*Texte proposé*:
Les femmes gabonaises saisissent-elles réellement toutes les occasions qui s’offrent à elles ? Dans les domaines scolaire, professionnel, social, économique et politique… ?
En effet, force est de constater qu’en dépit d’une politique favorable à l’altérité de genre, à l’égalité homme/femme pour un épanouissement et une affirmation de la femme dans la société, les disparités persistent au sein de l’environnement gabonais.
Le sceau de la République gabonaise est une «Maternité Allaitant», il symbolise une mère qui allaite son enfant. La mère représente la République, il s’agit de l’État Gabonais qui nourrit ses enfants, les protège, les soigne, les éduque et veille en permanence sur leur bonheur. L’enfant représentant chacun d’entre nous, membre d’une famille, la nation gabonaise à qui nous devons respect, obéissance et amour.
Cette symbolique renvoie très fortement et véritablement à l’imaginaire collectif mondial qui fait de la femme la gardienne et la protectrice naturelle de la cité, d’ailleurs, il est aussi mondialement reconnu que la femme a une gestion vertueuse des choses de manière générale, et notamment de la cité.
Alors que le savoir n’est pas sexué, la femme est ainsi capable de marquer sa présence dans chaque domaine et à tout endroit ; la politique n’en est que l’un des aspects.

*Tâches à réaliser*:
• 1. Relevez tous les domaines que la première phrase du texte sur les femmes gabonaises énumère.
• 2. D'après le texte sur les femmes gabonaises, que représente le sceau de la République gabonaise ?
• 3. Rédigez la suite du texte sur les femmes gabonaises en partant de sa dernière phrase.

*Données sources*:
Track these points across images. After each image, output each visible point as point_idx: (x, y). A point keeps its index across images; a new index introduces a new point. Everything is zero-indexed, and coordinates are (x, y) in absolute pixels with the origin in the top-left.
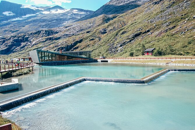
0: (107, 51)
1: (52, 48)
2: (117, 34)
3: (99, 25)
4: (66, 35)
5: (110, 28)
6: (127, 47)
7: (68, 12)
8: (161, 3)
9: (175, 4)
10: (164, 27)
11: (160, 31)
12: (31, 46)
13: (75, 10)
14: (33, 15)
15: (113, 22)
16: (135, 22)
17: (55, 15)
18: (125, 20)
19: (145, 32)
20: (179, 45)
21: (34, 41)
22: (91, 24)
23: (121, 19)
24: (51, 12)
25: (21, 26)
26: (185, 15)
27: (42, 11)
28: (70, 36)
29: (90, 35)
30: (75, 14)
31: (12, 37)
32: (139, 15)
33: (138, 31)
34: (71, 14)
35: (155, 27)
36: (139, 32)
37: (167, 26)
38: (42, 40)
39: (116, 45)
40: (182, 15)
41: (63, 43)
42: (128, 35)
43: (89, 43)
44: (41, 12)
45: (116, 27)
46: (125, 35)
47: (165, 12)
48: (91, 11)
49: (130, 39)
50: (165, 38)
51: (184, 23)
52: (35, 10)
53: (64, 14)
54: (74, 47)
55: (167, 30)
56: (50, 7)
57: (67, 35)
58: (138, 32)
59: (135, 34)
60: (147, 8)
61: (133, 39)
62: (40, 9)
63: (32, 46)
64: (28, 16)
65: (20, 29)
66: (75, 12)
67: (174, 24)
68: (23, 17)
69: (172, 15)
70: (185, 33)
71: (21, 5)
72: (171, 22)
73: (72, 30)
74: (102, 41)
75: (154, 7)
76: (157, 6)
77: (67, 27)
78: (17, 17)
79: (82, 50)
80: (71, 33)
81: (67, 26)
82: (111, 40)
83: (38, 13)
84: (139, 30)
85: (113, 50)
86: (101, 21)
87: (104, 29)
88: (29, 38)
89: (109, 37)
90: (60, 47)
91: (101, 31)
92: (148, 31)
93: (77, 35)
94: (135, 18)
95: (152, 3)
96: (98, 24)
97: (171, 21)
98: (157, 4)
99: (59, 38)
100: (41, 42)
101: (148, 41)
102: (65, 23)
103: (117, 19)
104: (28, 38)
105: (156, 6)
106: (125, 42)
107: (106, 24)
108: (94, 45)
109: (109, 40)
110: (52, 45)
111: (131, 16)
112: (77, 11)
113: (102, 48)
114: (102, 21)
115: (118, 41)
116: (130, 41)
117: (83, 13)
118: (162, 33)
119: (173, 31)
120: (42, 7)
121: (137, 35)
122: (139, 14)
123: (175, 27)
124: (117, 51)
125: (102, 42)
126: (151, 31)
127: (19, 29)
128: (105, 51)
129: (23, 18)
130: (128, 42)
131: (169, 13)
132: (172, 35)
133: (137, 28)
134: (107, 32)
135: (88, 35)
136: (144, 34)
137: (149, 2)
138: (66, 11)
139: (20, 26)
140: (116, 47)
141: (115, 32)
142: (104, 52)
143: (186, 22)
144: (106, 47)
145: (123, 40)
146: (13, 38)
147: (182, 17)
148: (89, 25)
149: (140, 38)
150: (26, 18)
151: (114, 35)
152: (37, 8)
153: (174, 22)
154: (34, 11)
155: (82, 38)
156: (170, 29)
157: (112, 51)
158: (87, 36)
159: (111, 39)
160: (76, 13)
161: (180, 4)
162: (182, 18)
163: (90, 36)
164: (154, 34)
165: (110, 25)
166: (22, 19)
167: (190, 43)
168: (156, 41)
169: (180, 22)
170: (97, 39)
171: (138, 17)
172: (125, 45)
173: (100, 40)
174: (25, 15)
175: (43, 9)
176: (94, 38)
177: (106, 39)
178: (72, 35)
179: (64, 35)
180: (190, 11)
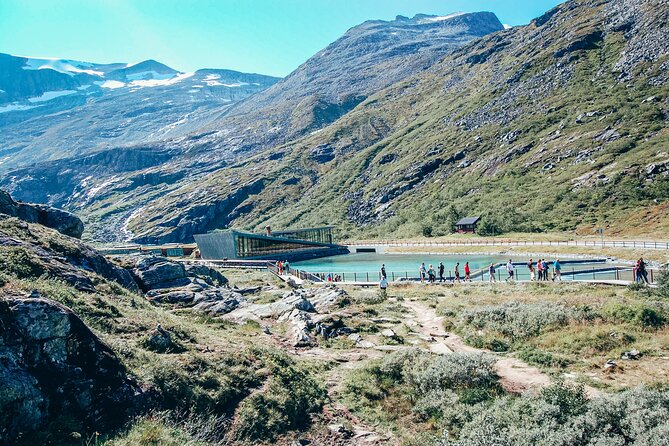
0: (344, 218)
1: (169, 212)
2: (366, 165)
3: (303, 132)
4: (200, 164)
5: (344, 142)
6: (402, 203)
7: (188, 81)
8: (492, 59)
9: (531, 72)
10: (503, 147)
11: (492, 157)
12: (84, 203)
13: (211, 77)
14: (66, 93)
15: (349, 123)
16: (420, 125)
17: (146, 92)
18: (385, 116)
19: (453, 160)
20: (538, 203)
21: (91, 185)
22: (278, 128)
23: (372, 110)
24: (127, 82)
25: (28, 134)
26: (559, 108)
27: (97, 78)
28: (214, 167)
29: (282, 166)
30: (212, 89)
31: (13, 174)
32: (428, 97)
33: (430, 155)
34: (201, 89)
35: (478, 146)
36: (433, 158)
37: (511, 143)
38: (119, 182)
39: (367, 196)
40: (550, 111)
41: (202, 195)
42: (401, 167)
43: (283, 193)
44: (96, 83)
45: (361, 137)
46: (393, 167)
47: (505, 95)
48: (265, 77)
49: (408, 179)
50: (506, 180)
51: (553, 137)
52: (72, 75)
53: (174, 90)
54: (239, 207)
55: (511, 154)
56: (125, 64)
57: (202, 164)
58: (431, 158)
59: (422, 165)
60: (450, 76)
61: (418, 181)
62: (90, 72)
63: (89, 203)
64: (48, 96)
65: (26, 144)
66: (212, 80)
67: (528, 138)
68: (33, 100)
69: (525, 107)
70: (554, 166)
71: (22, 61)
72: (520, 132)
73: (217, 147)
74: (323, 184)
75: (472, 70)
76: (482, 69)
77: (197, 138)
78: (10, 101)
79: (264, 213)
80: (216, 159)
81: (198, 134)
82: (352, 183)
83: (83, 87)
84: (435, 154)
85: (362, 213)
86: (309, 118)
87: (325, 146)
88: (75, 178)
89: (345, 173)
90: (193, 205)
91: (316, 153)
92: (460, 156)
93: (240, 166)
94: (416, 107)
95: (466, 57)
96: (300, 128)
97: (520, 128)
98: (482, 62)
99: (180, 176)
100: (118, 190)
101: (460, 188)
102: (181, 122)
103: (361, 113)
104: (70, 175)
105: (478, 69)
106: (395, 190)
107: (329, 130)
108: (298, 197)
109: (344, 182)
110: (161, 200)
111: (402, 100)
112: (219, 77)
113: (328, 207)
114: (311, 115)
115: (373, 184)
116: (410, 187)
117: (240, 84)
118: (498, 163)
119: (526, 160)
120: (94, 66)
121: (429, 169)
122: (429, 93)
123: (530, 146)
124: (375, 216)
125: (323, 189)
126: (468, 157)
127: (23, 144)
128: (340, 215)
129: (30, 104)
130: (404, 189)
131: (517, 99)
132: (523, 174)
133: (425, 145)
134: (333, 157)
135: (278, 165)
136: (448, 166)
137: (455, 55)
138: (181, 77)
139: (26, 131)
140: (369, 205)
141: (359, 156)
142: (335, 221)
143: (558, 132)
144: (339, 204)
145: (389, 181)
146: (19, 179)
147: (550, 115)
148: (272, 130)
149: (437, 177)
150: (42, 103)
151: (360, 166)
152: (80, 71)
153: (528, 131)
154: (72, 80)
155: (261, 177)
156: (519, 153)
157: (360, 215)
158: (274, 170)
159: (351, 179)
160: (216, 83)
161: (545, 71)
162: (549, 120)
163: (284, 170)
164: (475, 168)
165: (341, 132)
166: (28, 107)
167: (559, 199)
168: (483, 188)
169: (543, 133)
170: (307, 179)
171: (425, 104)
172: (397, 199)
173: (315, 181)
174: (39, 93)
175: (100, 74)
176: (297, 177)
177: (337, 178)
178: (218, 165)
179: (194, 165)
180: (570, 98)
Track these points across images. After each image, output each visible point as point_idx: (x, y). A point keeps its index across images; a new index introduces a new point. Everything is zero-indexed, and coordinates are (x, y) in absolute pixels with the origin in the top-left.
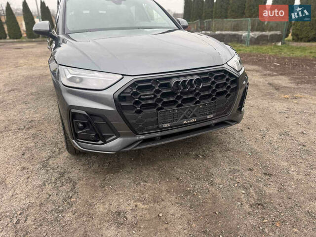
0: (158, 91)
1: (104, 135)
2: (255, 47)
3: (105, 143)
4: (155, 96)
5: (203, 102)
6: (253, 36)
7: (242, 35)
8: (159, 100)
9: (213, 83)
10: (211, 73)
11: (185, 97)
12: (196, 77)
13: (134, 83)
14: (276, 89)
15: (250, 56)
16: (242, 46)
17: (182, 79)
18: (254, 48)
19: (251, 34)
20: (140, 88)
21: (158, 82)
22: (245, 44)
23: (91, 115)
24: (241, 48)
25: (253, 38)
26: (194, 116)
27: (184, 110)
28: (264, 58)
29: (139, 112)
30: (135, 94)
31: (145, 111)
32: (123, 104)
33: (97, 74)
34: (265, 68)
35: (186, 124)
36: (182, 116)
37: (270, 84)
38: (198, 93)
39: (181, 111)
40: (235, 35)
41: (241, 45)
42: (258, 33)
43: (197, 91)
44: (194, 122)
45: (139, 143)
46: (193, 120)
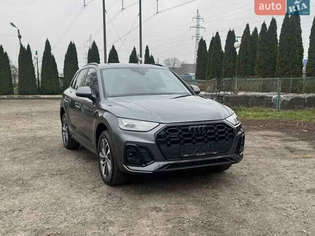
0: (180, 133)
1: (146, 160)
2: (288, 112)
3: (146, 165)
4: (179, 136)
5: (209, 142)
6: (285, 98)
7: (271, 97)
8: (181, 139)
9: (216, 131)
10: (215, 125)
11: (197, 138)
12: (204, 126)
13: (166, 128)
14: (291, 152)
15: (278, 121)
16: (272, 111)
17: (196, 127)
18: (286, 114)
19: (283, 96)
20: (170, 131)
21: (181, 128)
22: (275, 108)
23: (139, 147)
24: (270, 113)
25: (284, 100)
26: (204, 151)
27: (197, 146)
28: (293, 125)
29: (169, 145)
30: (167, 134)
31: (173, 145)
32: (160, 140)
33: (143, 122)
34: (289, 134)
35: (198, 156)
36: (196, 150)
37: (286, 148)
38: (206, 136)
39: (195, 147)
40: (262, 97)
41: (269, 109)
42: (291, 96)
43: (206, 135)
44: (204, 156)
45: (168, 166)
46: (203, 154)
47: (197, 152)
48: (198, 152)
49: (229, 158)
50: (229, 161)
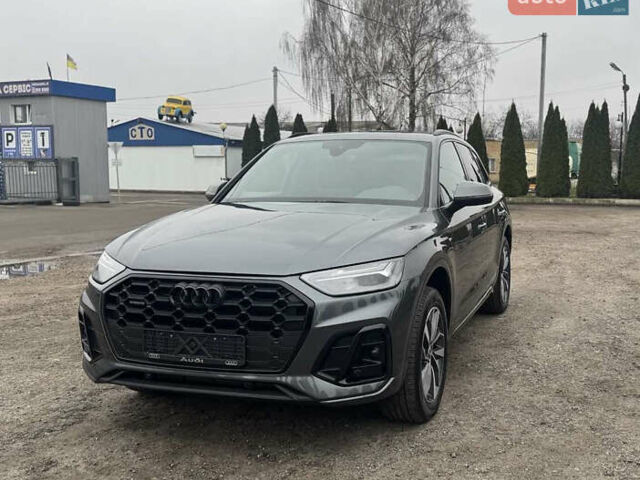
0: (151, 298)
4: (146, 305)
5: (218, 332)
8: (150, 311)
9: (246, 303)
11: (187, 315)
20: (132, 288)
26: (201, 353)
27: (184, 337)
29: (122, 324)
31: (130, 325)
35: (183, 362)
36: (180, 348)
38: (212, 315)
39: (179, 338)
43: (210, 310)
44: (200, 364)
45: (117, 375)
46: (198, 360)
47: (181, 352)
48: (183, 351)
49: (285, 385)
50: (284, 394)
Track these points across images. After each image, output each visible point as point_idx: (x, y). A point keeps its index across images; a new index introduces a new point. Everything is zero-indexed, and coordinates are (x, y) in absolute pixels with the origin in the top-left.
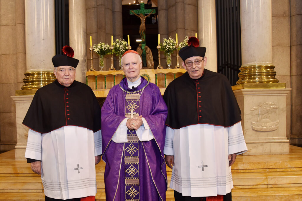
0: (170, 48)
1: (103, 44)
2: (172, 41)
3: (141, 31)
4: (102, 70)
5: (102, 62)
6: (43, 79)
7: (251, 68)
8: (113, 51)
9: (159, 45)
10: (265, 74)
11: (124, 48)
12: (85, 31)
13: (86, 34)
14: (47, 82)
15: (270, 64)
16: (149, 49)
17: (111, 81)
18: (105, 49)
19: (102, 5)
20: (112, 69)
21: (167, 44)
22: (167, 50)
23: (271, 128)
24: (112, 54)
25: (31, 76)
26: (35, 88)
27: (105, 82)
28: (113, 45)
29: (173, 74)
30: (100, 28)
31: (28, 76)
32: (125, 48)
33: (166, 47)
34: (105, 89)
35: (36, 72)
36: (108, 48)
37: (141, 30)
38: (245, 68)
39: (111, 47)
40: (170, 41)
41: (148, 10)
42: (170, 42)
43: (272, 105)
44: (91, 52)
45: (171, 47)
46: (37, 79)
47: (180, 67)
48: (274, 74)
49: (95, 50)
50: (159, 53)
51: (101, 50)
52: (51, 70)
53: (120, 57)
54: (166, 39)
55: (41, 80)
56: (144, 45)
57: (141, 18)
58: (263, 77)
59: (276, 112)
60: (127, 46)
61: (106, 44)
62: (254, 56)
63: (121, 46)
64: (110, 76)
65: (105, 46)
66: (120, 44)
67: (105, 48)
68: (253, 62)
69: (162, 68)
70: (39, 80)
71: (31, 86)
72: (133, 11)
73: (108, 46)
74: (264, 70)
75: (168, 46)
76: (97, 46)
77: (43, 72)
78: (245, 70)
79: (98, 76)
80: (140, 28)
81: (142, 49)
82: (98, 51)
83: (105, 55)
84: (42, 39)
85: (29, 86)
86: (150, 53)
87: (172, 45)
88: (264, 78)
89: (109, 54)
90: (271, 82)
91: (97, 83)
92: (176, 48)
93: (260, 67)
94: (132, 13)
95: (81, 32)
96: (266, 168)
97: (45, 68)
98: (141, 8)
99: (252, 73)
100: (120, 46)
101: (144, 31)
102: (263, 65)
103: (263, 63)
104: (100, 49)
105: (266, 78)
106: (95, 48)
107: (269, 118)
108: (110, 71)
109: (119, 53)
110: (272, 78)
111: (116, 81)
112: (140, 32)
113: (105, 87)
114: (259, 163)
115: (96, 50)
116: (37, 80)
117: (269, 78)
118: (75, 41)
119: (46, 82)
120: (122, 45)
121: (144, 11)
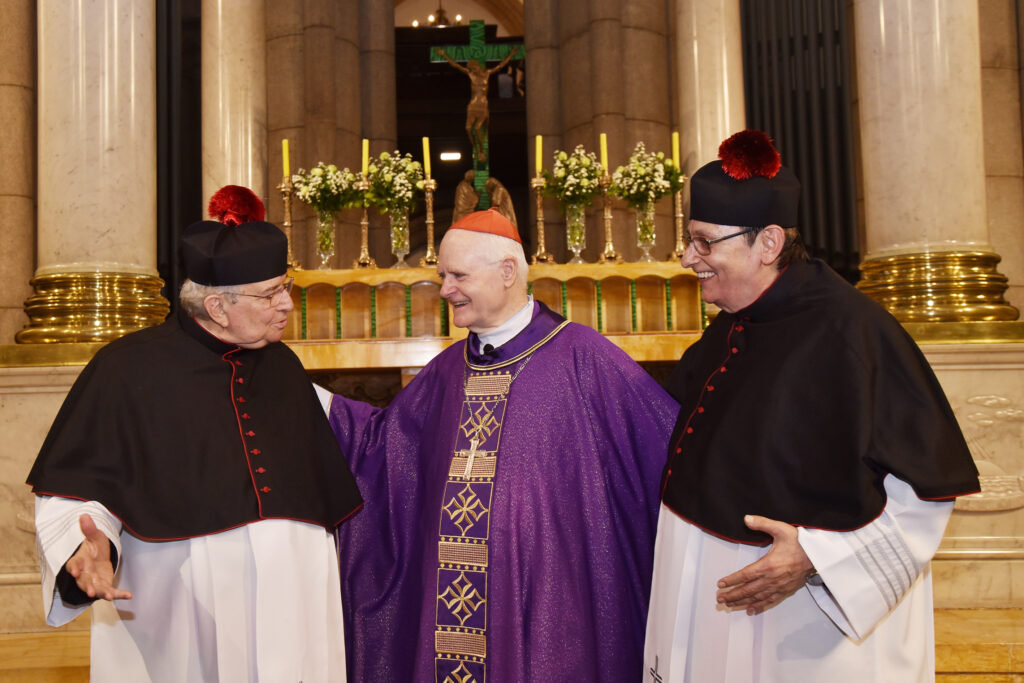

*Liste des réponses*:
• 1. scolaire, professionnel, social, économique, politique

• 2. Il représente une « Maternité Allaitant », c'est-à-dire une mère qui allaite son enfant.

• 3.
La femme représente plus de la moitié de la population du monde, le Gabon ne fait pas exception à cette proportion ; elle est un agent social et économique indéniable. Les États devraient continuer de lui accorder à tous égards la place qu’elle mérite.
Pendant que la majorité des États, soucieux de cette importance, en font un acteur majeur, lui réservent des tribunes d’expression, de visibilité ; notre pays, tout en ayant le mérite des avancées évidentes en matière de promotion des droits de la femme semble plutôt pratiquer comme dans un «tango : un pas en avant, un pas en arrière. L’important est de finir par se toucher» …
Nous sommes surprises que l’institution dédiée spécifiquement à la femme, souhaitée de tous nos vœux, institution qui est aussi une très forte recommandation de la CEDEF que notre pays a ratifiée, qui fait l’objet de rapports périodiques fouillés soit aujourd’hui invisible, inaudible et ardemment, voire activement recherchée dans le paysage institutionnel.
Au gré des mutations, on le suppute comme un appendice, comme une excroissance ici ou là, parfois à des endroits vraiment curieux qui sollicitent notre modeste entendement. Alors que nous nous sommes engagés sur le plan international, devrions-nous conclure que la cause de la femme gabonaise, citoyenne accomplie, doive ainsi se rechercher et espérer être traitée avec dignité dans le concert des nations dans cette instabilité et ce brouillard ? Où est donc le Ministère en charge des droits spécifiques des femmes ?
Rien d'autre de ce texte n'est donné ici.